-- Opening Marker --

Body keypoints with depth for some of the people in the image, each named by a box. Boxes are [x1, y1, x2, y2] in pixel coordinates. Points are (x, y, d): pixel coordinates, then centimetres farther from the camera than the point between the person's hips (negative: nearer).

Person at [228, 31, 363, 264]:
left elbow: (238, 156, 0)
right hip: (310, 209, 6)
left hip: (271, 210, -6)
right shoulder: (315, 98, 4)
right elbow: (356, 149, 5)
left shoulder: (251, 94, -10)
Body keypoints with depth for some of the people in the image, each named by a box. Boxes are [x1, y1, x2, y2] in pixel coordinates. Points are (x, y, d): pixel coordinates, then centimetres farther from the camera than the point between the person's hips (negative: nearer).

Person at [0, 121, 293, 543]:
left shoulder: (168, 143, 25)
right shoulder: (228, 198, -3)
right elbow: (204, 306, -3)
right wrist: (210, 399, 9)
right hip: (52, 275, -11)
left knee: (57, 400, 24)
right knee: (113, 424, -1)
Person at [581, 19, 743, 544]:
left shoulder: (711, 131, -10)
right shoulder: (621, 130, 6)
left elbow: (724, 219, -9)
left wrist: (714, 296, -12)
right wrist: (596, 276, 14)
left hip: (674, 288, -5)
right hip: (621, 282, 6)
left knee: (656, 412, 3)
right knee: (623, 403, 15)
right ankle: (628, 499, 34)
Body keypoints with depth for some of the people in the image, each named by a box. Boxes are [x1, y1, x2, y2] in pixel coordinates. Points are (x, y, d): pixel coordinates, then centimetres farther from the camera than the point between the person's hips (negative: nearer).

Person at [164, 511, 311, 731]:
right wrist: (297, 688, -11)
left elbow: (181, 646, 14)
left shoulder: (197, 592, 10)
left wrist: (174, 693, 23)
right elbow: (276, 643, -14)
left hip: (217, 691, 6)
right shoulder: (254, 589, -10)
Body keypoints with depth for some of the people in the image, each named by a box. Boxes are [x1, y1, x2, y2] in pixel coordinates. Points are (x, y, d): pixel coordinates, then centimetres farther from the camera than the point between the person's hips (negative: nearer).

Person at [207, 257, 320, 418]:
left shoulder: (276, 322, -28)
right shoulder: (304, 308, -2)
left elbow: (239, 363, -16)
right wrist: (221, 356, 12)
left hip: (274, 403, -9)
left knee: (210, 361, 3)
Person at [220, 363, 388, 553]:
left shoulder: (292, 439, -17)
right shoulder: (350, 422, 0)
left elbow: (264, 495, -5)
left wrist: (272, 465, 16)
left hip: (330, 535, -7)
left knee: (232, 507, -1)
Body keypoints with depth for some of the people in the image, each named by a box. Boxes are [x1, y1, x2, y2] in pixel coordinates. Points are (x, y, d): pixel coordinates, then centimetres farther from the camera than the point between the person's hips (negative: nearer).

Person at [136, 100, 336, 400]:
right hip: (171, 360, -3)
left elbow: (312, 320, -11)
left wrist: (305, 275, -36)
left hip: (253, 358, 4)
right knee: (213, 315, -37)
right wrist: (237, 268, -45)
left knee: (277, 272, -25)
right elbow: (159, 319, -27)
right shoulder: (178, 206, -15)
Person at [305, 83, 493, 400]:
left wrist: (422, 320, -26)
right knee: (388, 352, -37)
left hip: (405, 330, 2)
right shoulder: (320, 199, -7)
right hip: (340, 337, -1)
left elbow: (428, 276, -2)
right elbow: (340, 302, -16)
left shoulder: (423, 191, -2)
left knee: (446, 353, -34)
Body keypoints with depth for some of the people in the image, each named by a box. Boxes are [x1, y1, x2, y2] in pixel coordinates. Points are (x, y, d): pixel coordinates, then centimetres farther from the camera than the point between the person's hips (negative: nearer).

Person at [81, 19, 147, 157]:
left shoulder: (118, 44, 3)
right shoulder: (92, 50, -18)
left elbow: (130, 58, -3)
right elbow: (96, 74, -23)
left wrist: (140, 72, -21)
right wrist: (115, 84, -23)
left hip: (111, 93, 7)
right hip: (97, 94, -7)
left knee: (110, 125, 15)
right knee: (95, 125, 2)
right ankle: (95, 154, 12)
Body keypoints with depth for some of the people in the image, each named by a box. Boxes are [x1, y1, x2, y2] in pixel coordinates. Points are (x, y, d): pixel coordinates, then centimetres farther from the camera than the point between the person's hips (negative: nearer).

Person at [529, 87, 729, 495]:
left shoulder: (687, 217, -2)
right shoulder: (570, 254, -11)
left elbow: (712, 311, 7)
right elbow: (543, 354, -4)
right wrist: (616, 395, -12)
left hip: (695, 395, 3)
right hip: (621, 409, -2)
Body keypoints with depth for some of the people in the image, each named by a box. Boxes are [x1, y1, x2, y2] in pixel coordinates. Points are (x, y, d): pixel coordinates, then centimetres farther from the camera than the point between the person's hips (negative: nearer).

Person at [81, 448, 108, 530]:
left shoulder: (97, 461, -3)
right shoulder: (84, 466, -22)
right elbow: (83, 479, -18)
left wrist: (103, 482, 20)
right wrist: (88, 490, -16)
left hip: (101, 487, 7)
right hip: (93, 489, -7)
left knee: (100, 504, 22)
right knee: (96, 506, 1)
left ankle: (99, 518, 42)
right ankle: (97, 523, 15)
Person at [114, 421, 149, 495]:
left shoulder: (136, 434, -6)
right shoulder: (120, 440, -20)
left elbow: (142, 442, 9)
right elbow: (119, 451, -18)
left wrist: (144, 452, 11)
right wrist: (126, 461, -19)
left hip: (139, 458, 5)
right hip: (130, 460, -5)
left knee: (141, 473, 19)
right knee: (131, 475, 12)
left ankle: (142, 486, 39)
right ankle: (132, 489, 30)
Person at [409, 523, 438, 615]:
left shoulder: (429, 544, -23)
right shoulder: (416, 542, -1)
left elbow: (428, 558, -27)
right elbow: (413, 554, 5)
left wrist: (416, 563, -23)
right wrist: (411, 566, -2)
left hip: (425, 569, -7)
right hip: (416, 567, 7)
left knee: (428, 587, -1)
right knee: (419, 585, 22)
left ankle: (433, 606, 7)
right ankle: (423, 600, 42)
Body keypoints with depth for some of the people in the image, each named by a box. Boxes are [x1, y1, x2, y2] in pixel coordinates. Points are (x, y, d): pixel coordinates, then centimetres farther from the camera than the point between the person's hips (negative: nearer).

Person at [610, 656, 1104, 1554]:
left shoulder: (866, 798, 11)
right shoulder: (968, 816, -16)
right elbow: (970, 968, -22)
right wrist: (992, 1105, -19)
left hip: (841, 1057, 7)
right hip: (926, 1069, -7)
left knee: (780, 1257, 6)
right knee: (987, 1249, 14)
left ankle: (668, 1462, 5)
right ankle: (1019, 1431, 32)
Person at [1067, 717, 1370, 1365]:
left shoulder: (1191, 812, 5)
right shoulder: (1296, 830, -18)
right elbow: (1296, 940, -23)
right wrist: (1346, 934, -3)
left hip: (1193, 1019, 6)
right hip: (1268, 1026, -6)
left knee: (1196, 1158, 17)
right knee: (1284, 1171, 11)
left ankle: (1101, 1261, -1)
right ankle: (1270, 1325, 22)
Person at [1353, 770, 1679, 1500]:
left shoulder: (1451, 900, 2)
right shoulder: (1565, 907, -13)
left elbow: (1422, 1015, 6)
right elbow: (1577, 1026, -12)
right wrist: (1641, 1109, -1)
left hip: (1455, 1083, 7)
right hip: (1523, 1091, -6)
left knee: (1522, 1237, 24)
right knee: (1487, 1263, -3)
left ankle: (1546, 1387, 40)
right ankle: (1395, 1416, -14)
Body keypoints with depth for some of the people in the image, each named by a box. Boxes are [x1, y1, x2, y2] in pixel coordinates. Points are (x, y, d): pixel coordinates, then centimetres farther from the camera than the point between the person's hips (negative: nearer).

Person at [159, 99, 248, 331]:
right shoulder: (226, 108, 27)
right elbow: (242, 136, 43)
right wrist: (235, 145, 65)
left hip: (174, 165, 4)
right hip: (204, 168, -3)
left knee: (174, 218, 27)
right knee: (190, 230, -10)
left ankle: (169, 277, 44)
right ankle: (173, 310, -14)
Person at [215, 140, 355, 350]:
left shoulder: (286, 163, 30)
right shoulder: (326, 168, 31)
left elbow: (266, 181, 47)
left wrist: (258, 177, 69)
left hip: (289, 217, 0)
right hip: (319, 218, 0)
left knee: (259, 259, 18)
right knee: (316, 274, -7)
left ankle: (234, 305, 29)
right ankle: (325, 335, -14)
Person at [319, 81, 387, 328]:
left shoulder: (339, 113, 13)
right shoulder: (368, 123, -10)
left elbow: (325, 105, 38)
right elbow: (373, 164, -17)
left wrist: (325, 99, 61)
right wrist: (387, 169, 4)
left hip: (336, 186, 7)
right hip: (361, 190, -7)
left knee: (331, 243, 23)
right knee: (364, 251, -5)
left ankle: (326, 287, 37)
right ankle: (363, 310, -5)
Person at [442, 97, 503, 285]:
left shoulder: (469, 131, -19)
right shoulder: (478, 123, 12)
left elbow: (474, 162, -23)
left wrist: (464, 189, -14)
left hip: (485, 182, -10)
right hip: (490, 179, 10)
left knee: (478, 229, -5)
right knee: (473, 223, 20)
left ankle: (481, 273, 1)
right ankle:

-- Closing Marker --

WHAT IS NEEDED:
Can you extract the lines in the entries above from the line with "right wrist: (221, 356, 12)" to the line with "left hip: (330, 535, -7)", including both, and repeat them unchanged?

SOLUTION TO THE PROBLEM:
right wrist: (221, 356, 12)
left hip: (274, 403, -9)
left knee: (210, 361, 3)
Person at [220, 363, 388, 553]:
left shoulder: (292, 439, -17)
right shoulder: (350, 422, 0)
left elbow: (264, 495, -5)
left wrist: (272, 465, 16)
left hip: (330, 535, -7)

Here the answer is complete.